即便身處回憶所編織的幻境中,流沙依然頭痛欲裂。

無數念頭如網交織,某一時他想:我是流沙,是時熵集團的首席清道夫,目標是除掉底層的欺詐師方片。某一時又記起來:我是雲石,是曾在撲克酒吧裏度過一段難忘時日的孩子,是對2026年魂牽夢縈之人。

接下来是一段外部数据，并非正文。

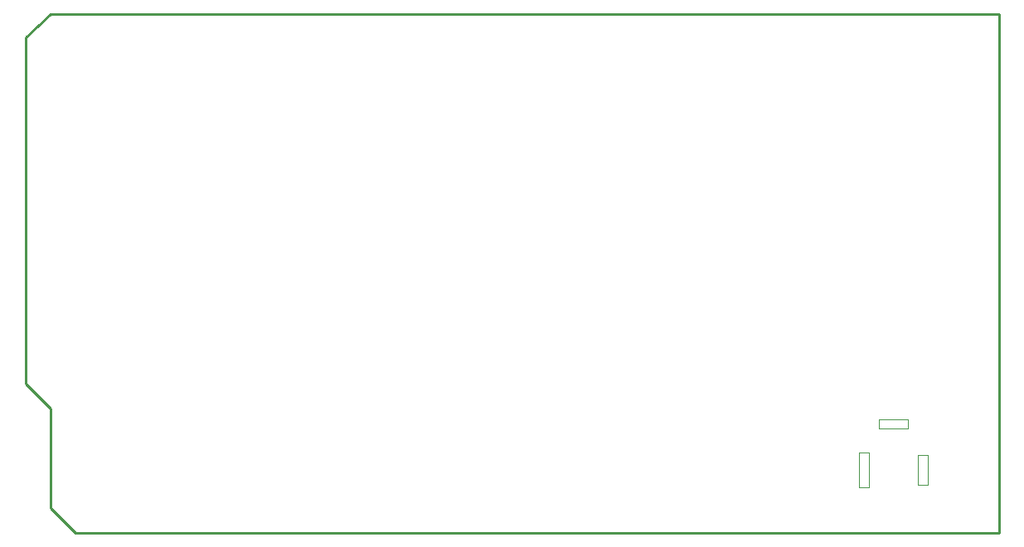
<source format=gm1>
%TF.GenerationSoftware,KiCad,Pcbnew,5.1.10-88a1d61d58~90~ubuntu20.04.1*%
%TF.CreationDate,2021-08-01T14:30:54-04:00*%
%TF.ProjectId,MegaShield,4d656761-5368-4696-956c-642e6b696361,rev?*%
%TF.SameCoordinates,Original*%
%TF.FileFunction,Profile,NP*%
%FSLAX46Y46*%
G04 Gerber Fmt 4.6, Leading zero omitted, Abs format (unit mm)*
G04 Created by KiCad (PCBNEW 5.1.10-88a1d61d58~90~ubuntu20.04.1) date 2021-08-01 14:30:54*
%MOMM*%
%LPD*%
G01*
G04 APERTURE LIST*
%TA.AperFunction,Profile*%
%ADD10C,0.254000*%
%TD*%
%TA.AperFunction,Profile*%
%ADD11C,0.050000*%
%TD*%
G04 APERTURE END LIST*
D10*
X103898600Y-131503600D02*
X101358600Y-128963600D01*
X101358600Y-118803600D02*
X98818600Y-116263600D01*
X98818600Y-116263600D02*
X98818600Y-80878600D01*
X98818600Y-80878600D02*
X101351284Y-78516772D01*
X101351284Y-78516772D02*
X101358600Y-78503600D01*
X101358600Y-78503600D02*
X198183600Y-78503600D01*
X198183600Y-78503600D02*
X198183600Y-131503600D01*
X101358600Y-128963600D02*
X101358600Y-118803600D01*
X198183600Y-131503600D02*
X103898600Y-131503600D01*
D11*
%TO.C,J1*%
X189947390Y-123592725D02*
X190947390Y-123592725D01*
X189947390Y-126592725D02*
X189947390Y-123592725D01*
X190947390Y-126592725D02*
X189947390Y-126592725D01*
X190947390Y-123592725D02*
X190947390Y-126592725D01*
X188947390Y-119892725D02*
X185947390Y-119892725D01*
X188947390Y-120892725D02*
X188947390Y-119892725D01*
X185947390Y-120892725D02*
X188947390Y-120892725D01*
X185947390Y-119892725D02*
X185947390Y-120892725D01*
X183947390Y-123342725D02*
X184947390Y-123342725D01*
X183947390Y-126842725D02*
X183947390Y-123342725D01*
X184947390Y-126842725D02*
X183947390Y-126842725D01*
X184947390Y-123342725D02*
X184947390Y-126842725D01*
%TD*%
M02*

</source>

他心底的孩子在哭泣、怒吼、詰問:“你是為什麽而磨礪自身?”

“為什麽做夢也想要來到底層?”

他忽然想起,他與自己拼力想要觸及的背影間有著生與死的界限。他回到2026年是為了扭轉一切,拯救他未曾能拯救的人——辰星,亦或是撲克酒吧的方片。

突然間,流沙猛然睜眼。

白光如潮水盈滿眼簾,記憶的回放結束了,他望見巨大的蕨類葉子在玻璃穹頂下伸展,蒼翠欲滴。人造太陽的光芒柔和地放射著。他想起自己正置身於時間種植園。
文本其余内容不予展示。